Trilobite fossils appear in lower layers of rock and are structurally simple.  Dinosaurs appear at higher levels and are structurally more complex.  Evolutionists conclusions:  Lower levels must be much older that upper ones.  Simple structures came first and then took eons of time to become more complex.  What should be obvious to sound thinking is that few things in scientific research are subject to only one set of conclusions, especially when conclusions are based in just one acceptable world view.  What if we don’t have all the pertinent information about the environments or circumstances around those fossils?  What if there are other ways that layers of rock are laid down which could be applied to the data?  To deny those possibilities and belittle anyone who offers them is the fallacy of false dilemma (black or white thinking) – the third important lesson in clear thinking.  It is related to the false assumption that a lack of total proof requires the opposite claim to be true.

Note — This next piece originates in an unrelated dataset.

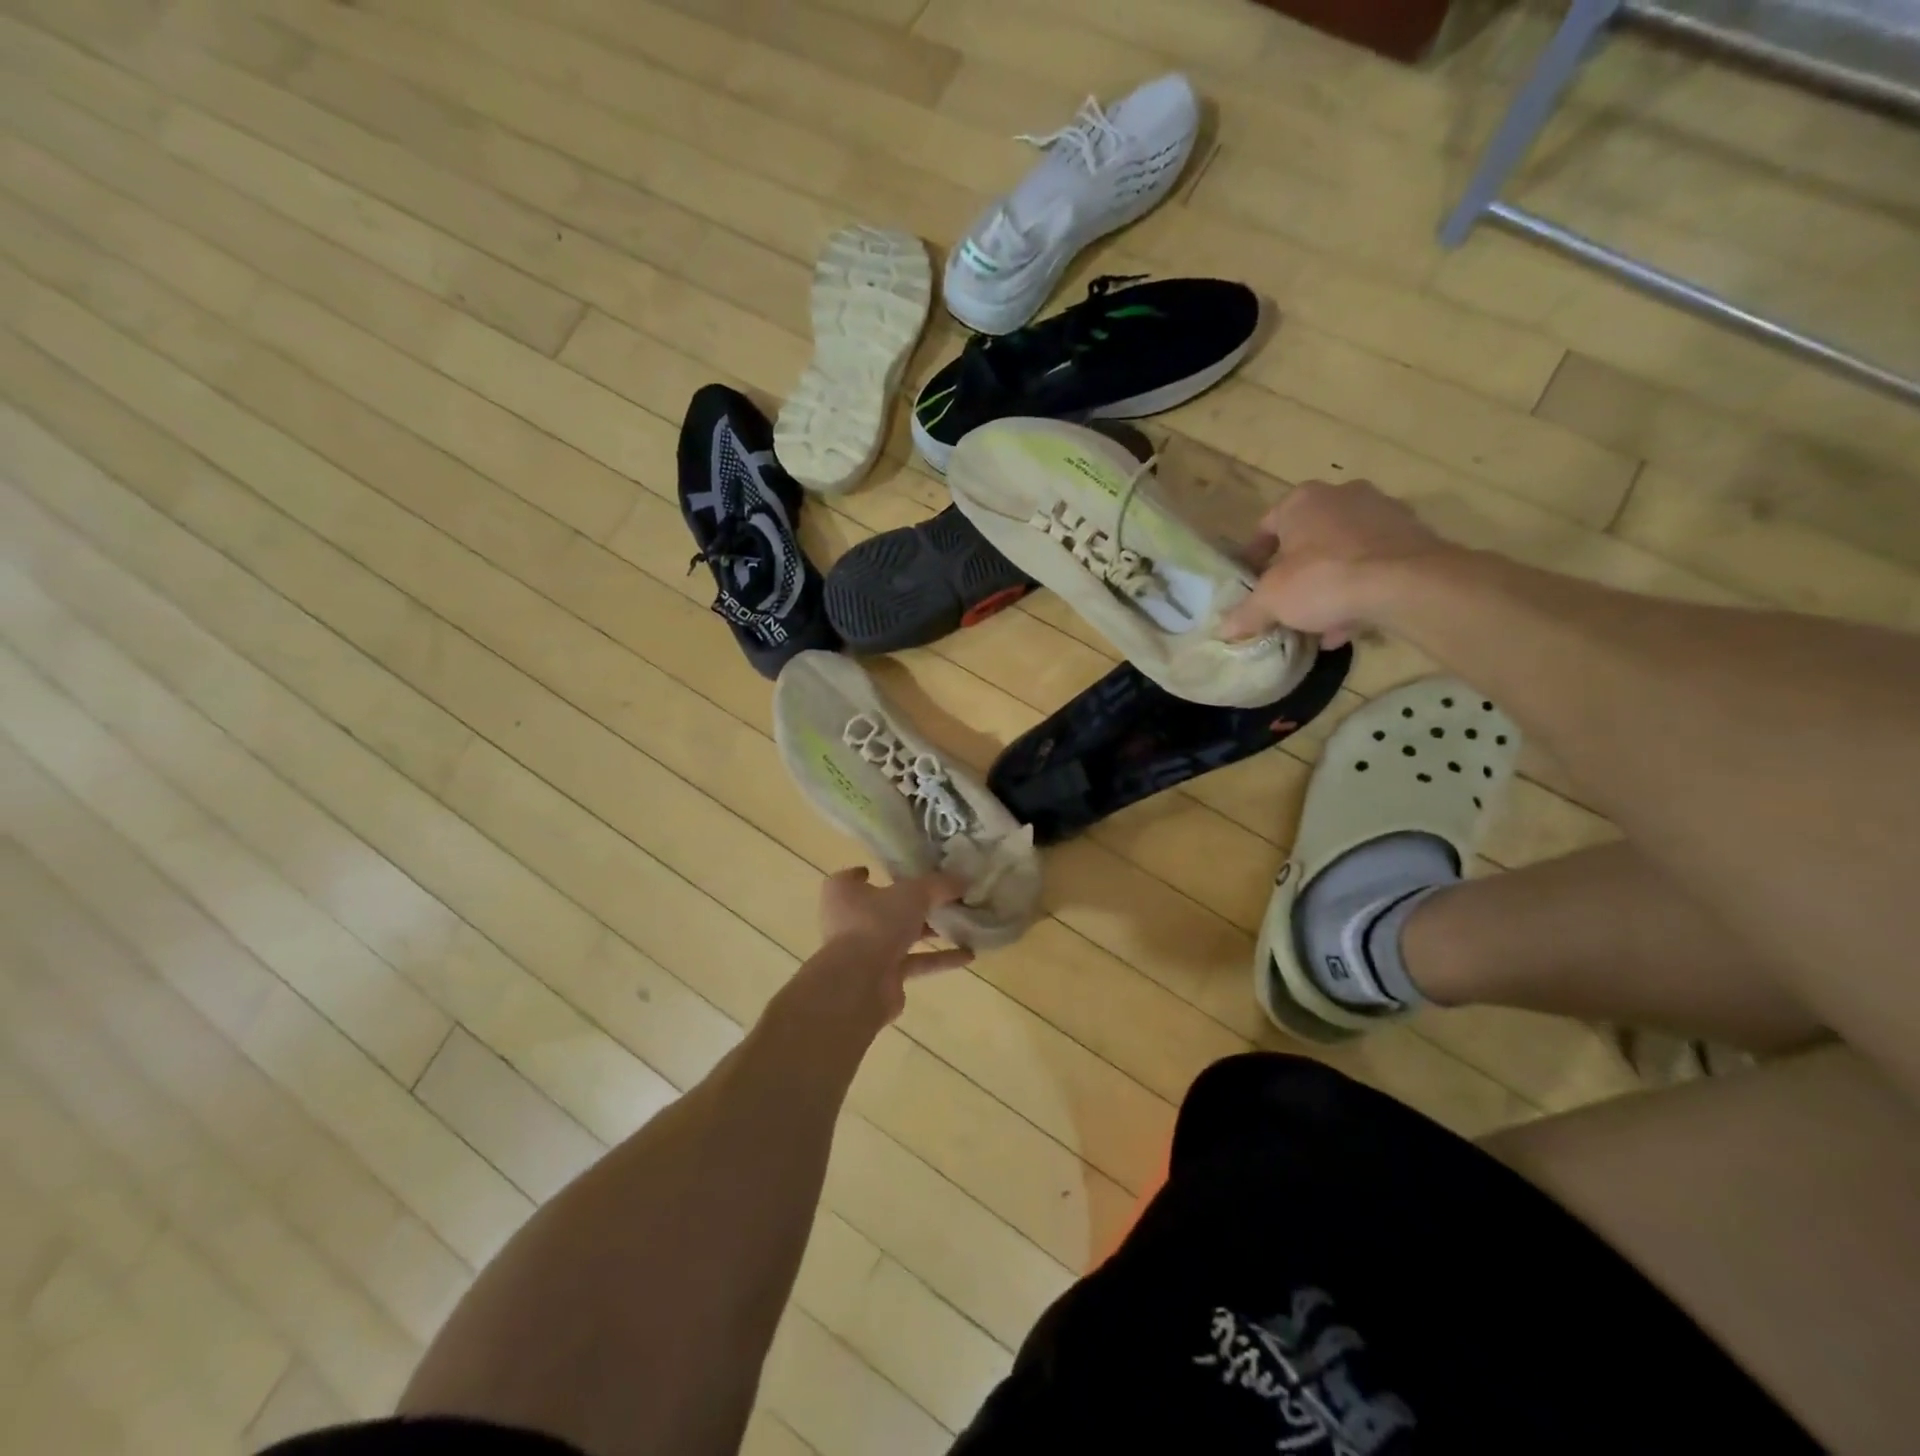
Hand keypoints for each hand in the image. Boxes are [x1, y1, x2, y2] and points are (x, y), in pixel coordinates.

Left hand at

A third lesson comes from the earliest days of science education.  Any theory that is not testable, either by experimentation or direct observation, should be viewed with suspicion.  This is one of the most fundamental principles of sound research – the falsifiability of a claim.  A scientific explanation must be verifiable.  As someone once told me years ago, researchers in disciplines such as the biomedical sciences present an idea (hypothesis) and then formulate experiments to support or refute it.  In stark contrast, evolutionary biologists or paleontologists are limited to describing what is observed in the present.  The theories they propose are not directly observable or experimentally verifiable.   There is no way to witness, test, and prove the solutions they claim.   Majority interpretation, usually based on a preconceived view, is not truth or science, but philosophy.  Within this reality, creationist explanations are just as possible as any other.

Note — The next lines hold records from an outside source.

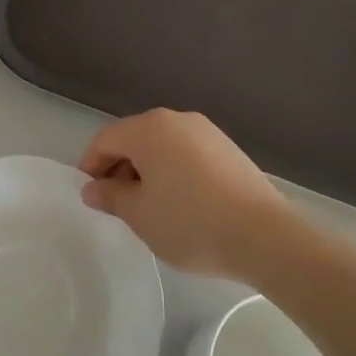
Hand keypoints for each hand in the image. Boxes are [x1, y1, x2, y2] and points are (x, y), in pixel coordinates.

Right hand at [78, 110, 294, 280]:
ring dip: (148, 171)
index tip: (90, 197)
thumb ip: (111, 197)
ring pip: (163, 146)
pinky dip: (174, 172)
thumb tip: (92, 188)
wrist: (264, 235)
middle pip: (134, 138)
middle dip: (119, 168)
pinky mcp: (228, 148)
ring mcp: (206, 131)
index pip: (105, 139)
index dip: (90, 166)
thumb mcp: (140, 215)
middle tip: (117, 205)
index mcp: (148, 129)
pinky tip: (182, 204)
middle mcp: (176, 119)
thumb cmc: (190, 222)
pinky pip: (187, 154)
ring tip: (150, 208)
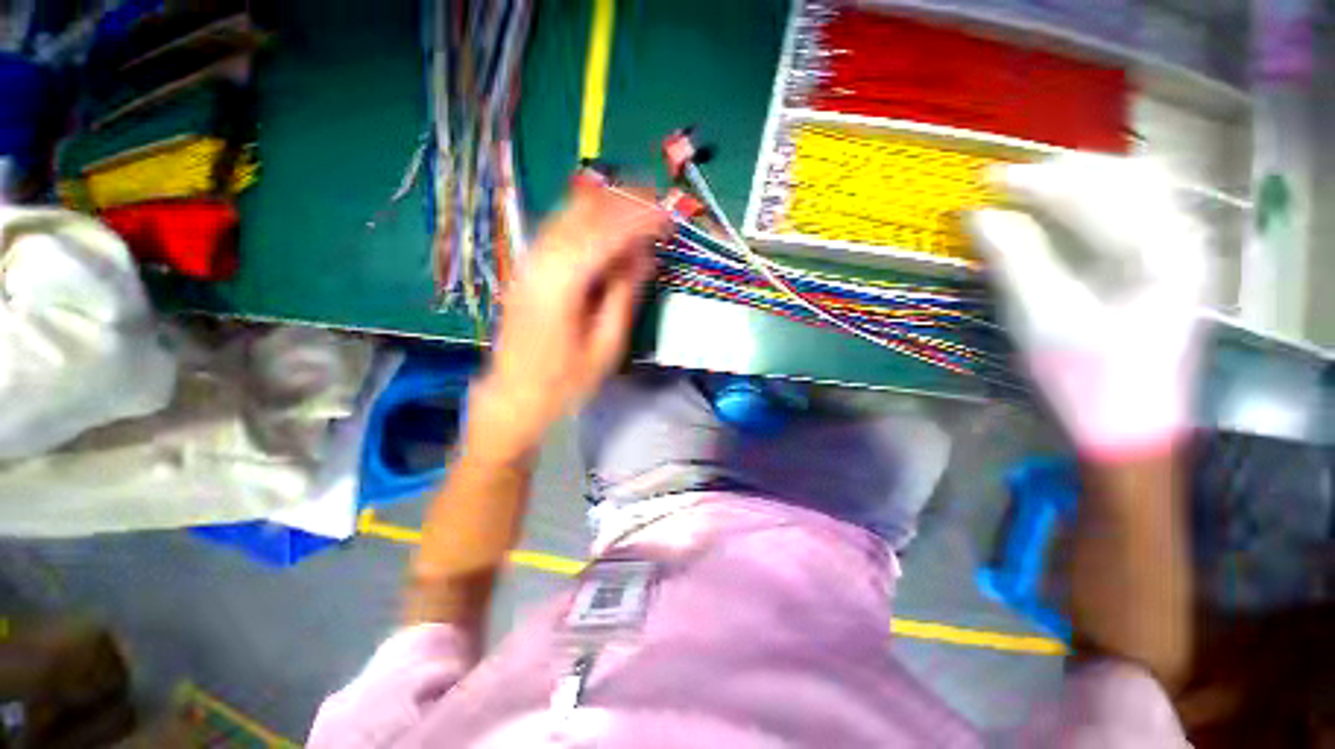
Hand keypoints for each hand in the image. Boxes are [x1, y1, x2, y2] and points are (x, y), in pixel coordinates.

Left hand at [467, 184, 672, 463]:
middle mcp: (541, 259)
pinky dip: (590, 219)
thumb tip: (645, 256)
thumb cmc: (565, 380)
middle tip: (660, 208)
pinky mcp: (527, 266)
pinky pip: (561, 227)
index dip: (642, 219)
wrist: (514, 395)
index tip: (670, 218)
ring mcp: (529, 259)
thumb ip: (625, 293)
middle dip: (626, 202)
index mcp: (562, 281)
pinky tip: (610, 227)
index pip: (607, 232)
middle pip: (586, 210)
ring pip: (571, 212)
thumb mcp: (606, 344)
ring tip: (641, 211)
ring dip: (609, 206)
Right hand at [968, 154, 1209, 459]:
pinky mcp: (1168, 266)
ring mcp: (1181, 251)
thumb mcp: (1040, 319)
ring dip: (1079, 182)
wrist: (1127, 430)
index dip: (1034, 180)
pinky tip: (1064, 212)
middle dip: (1061, 173)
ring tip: (1031, 190)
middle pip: (1126, 175)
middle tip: (1006, 183)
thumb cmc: (1084, 380)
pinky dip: (1095, 203)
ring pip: (1134, 188)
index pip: (1095, 191)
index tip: (984, 180)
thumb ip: (1014, 258)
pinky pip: (1135, 213)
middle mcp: (1181, 239)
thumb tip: (979, 216)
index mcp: (1158, 254)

Lesson four cautions that truth is not established by attacking the credentials, reputation, intellect, or character of a person, source or idea  – build a flawed image, a straw man, and attack it.  One of the most common claims by secularists is that anyone who disputes climate change alarmism, or the accepted geologic and fossil timeline does not believe in science itself, is woefully ignorant of the issues, is willfully blind, or are agenda-driven propagandists.   Either believe or admit that the alternative is not based in rational intelligent thought.  Even if many of the negatives were true, that has nothing to do with the truth of the claim itself.

In the end, the ability to think clearly cannot be separated from how a person views the surrounding world and how it functions.  All the sound logic in the universe will never get past a faulty understanding of one’s self and everything else about our existence (worldview).  For a worldview to be acceptable, it must at least be consistent and include a way to explain all the evidence.

Only creation consistently explains beginnings from an independent, eternal, necessary, all-powerful Cause.  It meets all the challenges of evidence and offers more than an impossible nothing-to-everything, chaos-to-harmony, chance-to-design, and life-to-destruction hopelessness.